Wynne Gray

Wynne Gray is a Herald columnist

All Blacks: Forwards focus on blips

Owen Franks, Andrew Hore and Tony Woodcock pack down in training ahead of the third test. Picture / Getty Images.
Owen Franks, Andrew Hore and Tony Woodcock pack down in training ahead of the third test. Picture / Getty Images.

Debating scrum decisions with props is asking for a baleful stare or sustained silence.

Listening to their viewpoint is a far safer proposition unless you have been part of the cauliflowered collection.

Occasionally they are left in limbo and All Black loose head prop Tony Woodcock was quick to check referee Nigel Owens' decision late in the second test.

He ruled in favour of the All Blacks, a verdict which earned him the ire of Ireland but got the hosts on a roll towards their defining dropped goal.

"You'd have to ask the ref really but to me it looked a bit like a whip wheel rather than a push straight through but those things can go either way," Woodcock said.

"We hear the whistle in scrums and think, oh my god, but it's only the ref's viewpoint."

Woodcock said the All Blacks were content with their initial scrum work but some player changes and Irish improvement altered the dynamics.

"It was a good eye-opener for us and we know what to expect now," he said.

Ireland had a concerted scrum which pushed the All Blacks around but New Zealand had picked up two free kicks, a penalty and a tighthead.

"It's probably not as bad as people think," Woodcock said.

It was difficult to put it down to anything except the need for a better attitude when fatigue kicked in.

"Every game I come off feeling buggered but l guess you'd be asking a lot of questions if you didn't feel that way.

"You get through a fair bit of work that is high-paced these days.

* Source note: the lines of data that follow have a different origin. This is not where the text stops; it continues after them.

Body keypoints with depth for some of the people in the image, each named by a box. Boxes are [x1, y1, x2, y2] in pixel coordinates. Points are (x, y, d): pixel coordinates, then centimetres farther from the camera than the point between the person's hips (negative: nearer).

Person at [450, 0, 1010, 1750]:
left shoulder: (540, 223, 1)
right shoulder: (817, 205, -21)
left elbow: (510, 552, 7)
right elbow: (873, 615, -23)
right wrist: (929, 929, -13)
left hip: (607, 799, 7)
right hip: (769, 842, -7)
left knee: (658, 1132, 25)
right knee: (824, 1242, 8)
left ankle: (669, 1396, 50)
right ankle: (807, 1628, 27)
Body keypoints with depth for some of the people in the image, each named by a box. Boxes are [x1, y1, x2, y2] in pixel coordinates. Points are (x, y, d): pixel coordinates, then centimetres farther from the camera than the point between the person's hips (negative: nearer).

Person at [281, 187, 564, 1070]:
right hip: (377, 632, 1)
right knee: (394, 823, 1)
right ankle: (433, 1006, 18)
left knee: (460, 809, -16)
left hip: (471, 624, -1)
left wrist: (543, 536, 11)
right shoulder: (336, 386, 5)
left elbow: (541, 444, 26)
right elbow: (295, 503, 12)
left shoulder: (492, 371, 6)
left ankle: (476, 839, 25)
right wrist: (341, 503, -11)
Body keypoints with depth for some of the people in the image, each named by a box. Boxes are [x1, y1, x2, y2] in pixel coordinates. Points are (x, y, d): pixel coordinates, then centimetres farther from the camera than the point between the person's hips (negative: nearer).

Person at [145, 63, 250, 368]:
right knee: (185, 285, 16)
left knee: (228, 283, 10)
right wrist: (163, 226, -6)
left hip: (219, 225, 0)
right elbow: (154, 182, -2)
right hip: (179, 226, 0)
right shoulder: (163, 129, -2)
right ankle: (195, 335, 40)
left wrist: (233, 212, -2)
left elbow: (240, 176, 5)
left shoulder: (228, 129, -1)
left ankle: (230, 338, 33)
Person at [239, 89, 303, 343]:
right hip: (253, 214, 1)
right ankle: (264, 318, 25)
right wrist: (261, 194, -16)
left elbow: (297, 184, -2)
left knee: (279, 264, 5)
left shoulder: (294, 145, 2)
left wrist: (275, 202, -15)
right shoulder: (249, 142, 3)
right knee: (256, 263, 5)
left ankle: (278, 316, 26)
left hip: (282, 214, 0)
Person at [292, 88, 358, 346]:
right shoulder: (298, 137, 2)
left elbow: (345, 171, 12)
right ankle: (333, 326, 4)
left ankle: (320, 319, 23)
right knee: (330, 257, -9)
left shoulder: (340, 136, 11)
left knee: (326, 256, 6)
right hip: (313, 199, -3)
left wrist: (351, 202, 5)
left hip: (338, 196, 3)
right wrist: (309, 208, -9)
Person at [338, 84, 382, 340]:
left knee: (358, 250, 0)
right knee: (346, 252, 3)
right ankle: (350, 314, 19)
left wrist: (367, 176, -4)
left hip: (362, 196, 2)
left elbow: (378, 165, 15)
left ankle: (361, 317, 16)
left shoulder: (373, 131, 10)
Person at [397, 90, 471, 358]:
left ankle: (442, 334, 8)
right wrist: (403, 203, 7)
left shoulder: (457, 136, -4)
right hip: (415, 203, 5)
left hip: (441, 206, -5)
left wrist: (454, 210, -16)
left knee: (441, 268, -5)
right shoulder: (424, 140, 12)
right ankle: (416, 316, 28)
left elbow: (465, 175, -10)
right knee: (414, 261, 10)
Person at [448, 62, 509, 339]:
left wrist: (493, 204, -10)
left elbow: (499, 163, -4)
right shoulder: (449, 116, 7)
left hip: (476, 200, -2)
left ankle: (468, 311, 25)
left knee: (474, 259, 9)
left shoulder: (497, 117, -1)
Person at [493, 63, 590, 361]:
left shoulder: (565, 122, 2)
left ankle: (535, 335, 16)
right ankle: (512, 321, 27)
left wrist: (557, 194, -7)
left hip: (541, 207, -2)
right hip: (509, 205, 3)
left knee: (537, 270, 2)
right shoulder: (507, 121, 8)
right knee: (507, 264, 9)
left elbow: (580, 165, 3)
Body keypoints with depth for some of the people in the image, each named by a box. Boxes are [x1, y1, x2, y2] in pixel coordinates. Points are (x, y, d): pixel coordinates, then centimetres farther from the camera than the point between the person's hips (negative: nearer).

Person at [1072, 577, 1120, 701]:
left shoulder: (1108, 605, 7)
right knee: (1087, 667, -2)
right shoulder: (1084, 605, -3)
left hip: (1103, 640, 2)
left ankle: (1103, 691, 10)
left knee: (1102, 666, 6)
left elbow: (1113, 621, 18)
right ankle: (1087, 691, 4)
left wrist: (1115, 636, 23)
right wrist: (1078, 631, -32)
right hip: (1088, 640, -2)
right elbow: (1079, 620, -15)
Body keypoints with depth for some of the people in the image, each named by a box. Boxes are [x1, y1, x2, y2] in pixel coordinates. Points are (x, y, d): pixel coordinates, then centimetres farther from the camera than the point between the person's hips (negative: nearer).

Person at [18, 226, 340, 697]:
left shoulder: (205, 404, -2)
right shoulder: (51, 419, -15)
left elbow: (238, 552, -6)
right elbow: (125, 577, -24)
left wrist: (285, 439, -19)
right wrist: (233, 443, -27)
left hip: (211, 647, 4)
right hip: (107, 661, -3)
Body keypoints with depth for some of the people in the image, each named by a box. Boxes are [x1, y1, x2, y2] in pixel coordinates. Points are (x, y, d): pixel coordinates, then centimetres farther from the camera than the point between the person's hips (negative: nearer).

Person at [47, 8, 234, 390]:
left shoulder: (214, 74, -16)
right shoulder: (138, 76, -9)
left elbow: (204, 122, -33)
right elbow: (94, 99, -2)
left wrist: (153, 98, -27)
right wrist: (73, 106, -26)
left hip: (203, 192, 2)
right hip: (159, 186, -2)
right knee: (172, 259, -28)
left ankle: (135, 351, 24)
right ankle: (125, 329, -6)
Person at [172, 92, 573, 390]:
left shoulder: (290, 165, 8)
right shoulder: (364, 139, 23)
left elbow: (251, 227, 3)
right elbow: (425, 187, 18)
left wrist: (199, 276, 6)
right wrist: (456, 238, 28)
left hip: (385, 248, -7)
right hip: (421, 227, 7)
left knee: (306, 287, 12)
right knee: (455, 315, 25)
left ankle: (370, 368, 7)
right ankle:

Ireland played in competitions where the scrum was a massive part of their game as in Christchurch.

"We'll see this week though," he said. "We also pride ourselves on our scrum so we'll see where that goes this week."

Coach Steve Hansen felt his side engaged well but neglected the secondary push.

"We had gone to sleep and as a result we got two or three scrums that were shockers and the team prides themselves on their scrum and they have done a lot of homework on it.

"Sixty-five per cent of your scrum power comes from your back five so if they're not pushing then you are in trouble."